InterVideo and its partner Ulead Systems have announced their HD DVD product offerings for DVD playback and multimedia creation will feature DTS-HD audio support and support for content encoded in VC1, Microsoft Windows Media-based format.

Microsoft's VC1 video codec is a fully scalable video technology that produces high-quality video at low data rates. With VC1 support, InterVideo-Ulead customers can enjoy video resolutions of up to 1080p--approximately six times the resolution of today's DVD video. The HD DVD format also provides higher disc capacities than the current 4.7GB DVD formats--an HD DVD disc will provide up to 30GB (15GB per layer).

DTS-HD provides audio for new HD DVD format standard, while offering playback in legacy equipment, such as existing home theater systems. In addition to being able to support a virtually unlimited number of discrete surround sound channels, it can downmix to 5.1- and two-channel, and can deliver audio quality at bit rates extending from DTS Digital Surround up to lossless.

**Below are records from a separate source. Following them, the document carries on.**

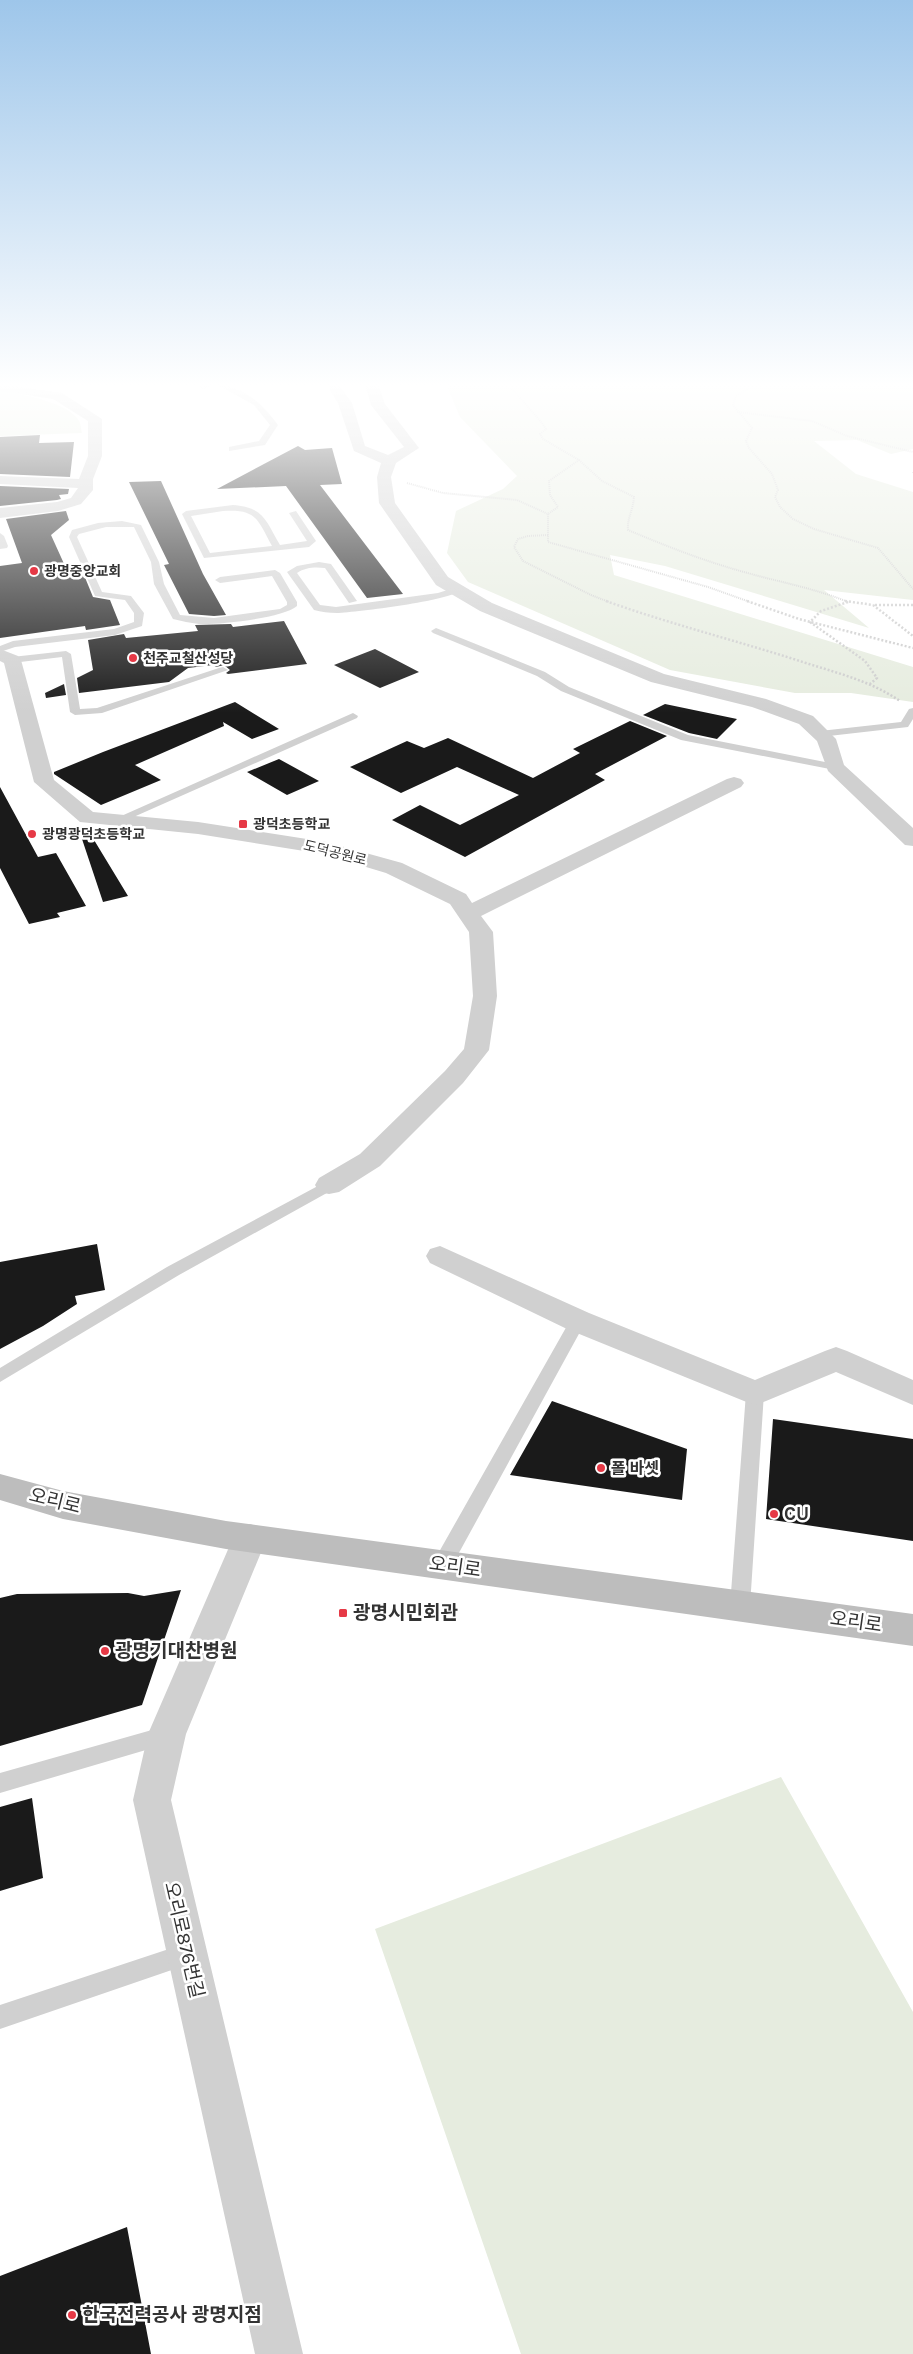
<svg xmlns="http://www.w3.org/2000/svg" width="913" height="2354" font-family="Karla,'Noto Sans KR',sans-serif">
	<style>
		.green { fill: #e6ecdf }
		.building { fill: #1a1a1a }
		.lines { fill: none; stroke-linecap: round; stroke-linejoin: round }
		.path-far1 { stroke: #cdcdcd; stroke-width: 2; stroke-dasharray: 1 1; stroke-linecap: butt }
		.path { stroke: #cdcdcd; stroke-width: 2.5; stroke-dasharray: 2 2; stroke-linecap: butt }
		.lane { fill: #d0d0d0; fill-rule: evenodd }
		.street { fill: #d0d0d0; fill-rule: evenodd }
		.secondary { fill: #bdbdbd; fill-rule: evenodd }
		.poi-dot { fill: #e63946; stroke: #fff; stroke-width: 2 }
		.labels { text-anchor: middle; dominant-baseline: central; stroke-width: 5; stroke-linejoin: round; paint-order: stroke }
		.far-poi-label { font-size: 14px; font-weight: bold; fill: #333; stroke: #fff; text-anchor: start }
		.far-street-label { font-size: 14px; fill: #333; stroke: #fff }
		.poi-label { font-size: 16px; font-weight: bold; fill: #333; stroke: #fff; text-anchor: start }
		.near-street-label { font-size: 19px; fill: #333; stroke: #fff }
		.near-poi-label { font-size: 19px; font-weight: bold; fill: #333; stroke: #fff; text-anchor: start }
	</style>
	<rect width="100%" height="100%" fill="#fff"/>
	<path class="green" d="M446,384H913V449L891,454L857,440L814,441L856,474L913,492V600L824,590L869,628L665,566L610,555L614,575L913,667V702L851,693H795L670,670L468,582L447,553L456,511L503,489L517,476L460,417Z
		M0,391C20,394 69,402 79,421C81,424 81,430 82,433L0,436Z
		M781,1777L913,2012V2354H521L375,1929Z"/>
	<path class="building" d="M40,435L39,443L74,442L70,477L0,474V437Z
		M298,446L305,450L332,448L342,484L320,485L403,594L367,598L286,486L217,489Z
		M161,481L203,574L226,615L214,616L189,614L164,565L169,564L129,482Z
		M0,486L69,489L68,494L59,495L61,499L57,500L0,506Z
		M66,511L69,520L51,535L70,577L84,575L93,597L110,600L120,625L86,630L85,626L0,638V566L22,563L6,519Z
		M284,621L307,664L228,674L226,673L230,670L224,665L216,667L213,665L188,668L169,682L79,693L77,678L93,670L88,640L124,634L126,638L198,631L195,625L231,624L233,627Z
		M375,649L419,672L380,688L334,665Z
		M64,684L66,695L46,698L45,693Z
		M235,702L279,729L252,739L223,722L224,726L135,765L161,780L101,805L54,774V772L103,752Z
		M665,704L737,719L717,739L689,733L643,715Z
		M630,721L667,736L595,774L605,780L465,857L392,820L420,805L460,825L519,795L457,767L401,793L350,767L407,741L424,748L448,738L533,778L580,753L573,749Z
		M279,759L319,781L287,795L247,772Z
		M0,787L38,857L56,853L86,906L57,913L60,917L29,924L0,868Z
		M91,835L128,896L103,902L82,839Z
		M97,1244L105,1290L75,1296L77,1304L43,1326L0,1349V1262Z
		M552,1401L687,1449L682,1500L510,1475Z
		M773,1419L913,1439V1541L766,1519Z
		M181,1590L142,1705L0,1746V1598L17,1594L128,1593L144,1596Z
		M32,1798L43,1878L0,1891V1807Z
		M127,2227L151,2354H0V2276Z"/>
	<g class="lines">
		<path class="path-far1" d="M508,384L542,423L546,429L540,434L543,439L579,460L549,481L550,495L558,507L548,514
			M756,384L736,396L733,405L752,428L746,441L749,448L772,474L778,490L775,497L780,507L793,519L814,529L878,548L913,589
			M909,384H913
			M737,412L812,421L847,436L913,452
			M579,460L602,481L634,497C633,511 627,518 628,530C666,546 704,561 744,572C779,582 814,588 848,602
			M913,472V474
			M407,483L443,493L517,500L548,514V542L708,587L750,602
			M548,535L528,536L518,539L514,547L523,561L591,595L609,602"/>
		<path class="path" d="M606,601C673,625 742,642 809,664C841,674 872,682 900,701
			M747,601L799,619L913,648
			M845,601L873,605
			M848,602L821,611L810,622L865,661L877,678L870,684
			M913,605H873L913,636"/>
		<path class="lane" d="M206,384C240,384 259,399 278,425L265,445L229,451V447L259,441L270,425L254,405L216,384L203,389L199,387Z
			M233,505C264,507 266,521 280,545L307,541L289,513L296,511L316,541L309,547L204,558L182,514L186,511ZM223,511C257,509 257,519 272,546L210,553L191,516Z
			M122,521L141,525L159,562L164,584L180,615L214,618L280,609L287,605V602L272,576L220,583L215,580L220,577L275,570L280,573L297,602V606C284,618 218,625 199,624C190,623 182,621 173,619L154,584L151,562L134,527H106L79,534L77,537L102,592L131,596L144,613L142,626L115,635L15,647L0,652V646L13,641L114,629L134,622V613L125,600L95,596L69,537L72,530L98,523Z
			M0,533L4,536L8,546L7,548L0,549Z
			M319,562L331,564L357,601L349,603L325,568C315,567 306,567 297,573L320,605L336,607L438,593L457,587L462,590C449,601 358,612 337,613C329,613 321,612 314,610L287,572L297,566Z
			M436,628L545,672L569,687L688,735L835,764L840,767L835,770L681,740L561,691L537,676L433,633L431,631Z
			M66,651L71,654L80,709L97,708L219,668L223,667L228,670L102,713L75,715L70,712L62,657L12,663L7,660L12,657Z
			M913,708V719L908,727L820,737L815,734L820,731L901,722L909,709Z
			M353,713L358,716L357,718L120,823H112L110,821Z
			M329,1180L334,1181L337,1185L334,1189L179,1275L0,1382V1368L167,1267Z
			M578,1315L584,1317L586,1321L449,1571L442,1573L435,1571L433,1565L435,1559L572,1317Z
			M755,1386L761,1388L764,1393L750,1606L747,1612L740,1614L733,1612L730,1606L746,1393L749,1388Z
			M166,1726L173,1728L176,1735L173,1742L0,1793V1773Z
			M187,1943L195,1946L198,1954L195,1962L0,2029V2005Z"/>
		<path class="street" d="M0,384L62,393L102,419V456L93,479V490L81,504L58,511L0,518V508L57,502L71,498L78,488L0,484V476L79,479L88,456V421L53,399L0,391Z
			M326,384H338L352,403L365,446L388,455L404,447L371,405L365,384H378L385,404L419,448L396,463L391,477L395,503L448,577L492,603L664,674L766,699L813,716L836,739L844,765L913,828V846L905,845L828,771L817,741L799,724L752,707L651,682L480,611L436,585L379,503L377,477L381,463L354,451L338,403Z
			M0,649L18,656L21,660L54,780L93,812L198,822L326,842L402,863L466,894L472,903L727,779L734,777L741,779L744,783L741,787L481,916L493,932L497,996L489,1050L463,1083L380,1166L339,1192L329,1194L319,1192L315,1185L319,1178L360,1154L445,1071L464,1049L473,996L469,932L450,904L386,873L323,854L198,834L80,822L34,782L4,663L0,661Z
			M440,1246L589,1313L755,1380L825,1351L836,1347L847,1351L913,1380V1405L836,1372L766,1401L755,1405L744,1401L567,1329L430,1263L426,1256L430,1249Z
			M250,1524L262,1528L267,1538L186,1734L171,1800L303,2354H255L133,1800L148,1734L233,1538L238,1528Z"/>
		<path class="secondary" d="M0,1474L63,1491L226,1521L913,1614V1646L226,1549L63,1519L0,1500Z"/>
	</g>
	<linearGradient id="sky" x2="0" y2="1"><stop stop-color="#9ec6ea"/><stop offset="0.54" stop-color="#fff"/><stop offset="1" stop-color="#fff" stop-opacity="0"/></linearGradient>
	<rect width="913" height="713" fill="url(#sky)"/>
	<g class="poi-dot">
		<circle cx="34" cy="571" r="5"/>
		<circle cx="133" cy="658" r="5"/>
		<rect x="238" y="819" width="10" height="10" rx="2.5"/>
		<circle cx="32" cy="834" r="5"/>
		<circle cx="601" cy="1468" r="5"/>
		<circle cx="774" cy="1514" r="5"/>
		<rect x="338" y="1608" width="10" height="10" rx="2.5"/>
		<circle cx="105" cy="1651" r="5"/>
		<circle cx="72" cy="2315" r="5"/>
	</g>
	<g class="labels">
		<g class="far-poi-label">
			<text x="44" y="571">광명중앙교회</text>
			<text x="143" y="658">천주교철산성당</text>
			<text x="253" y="824">광덕초등학교</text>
			<text x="42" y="834">광명광덕초등학교</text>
		</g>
		<g class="far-street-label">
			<text transform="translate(335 853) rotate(14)">도덕공원로</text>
		</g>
		<g class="poi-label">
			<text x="611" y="1468">폴 바셋</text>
		</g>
		<g class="near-street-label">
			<text transform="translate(55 1501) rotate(14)">오리로</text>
			<text transform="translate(455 1567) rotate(8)">오리로</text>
			<text transform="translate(856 1622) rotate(8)">오리로</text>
			<text transform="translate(184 1940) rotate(77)">오리로876번길</text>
		</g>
		<g class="near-poi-label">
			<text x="784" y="1514">CU</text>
			<text x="353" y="1613">광명시민회관</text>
			<text x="115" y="1651">광명기대찬병원</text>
			<text x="82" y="2315">한국전력공사 광명지점</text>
		</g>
	</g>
</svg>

The InterVideo-Ulead HD DVD Authoring Tool and WinDVD HD DVD, InterVideo's high-definition DVD content playback software, were made possible through the combined efforts of Microsoft, DTS, InterVideo, and Ulead. For navigation and playback of content on an HD-DVD and BD disc, users will be able to use InterVideo's flagship product, WinDVD HD. The next release of WinDVD HD will be available in the near future, according to InterVideo.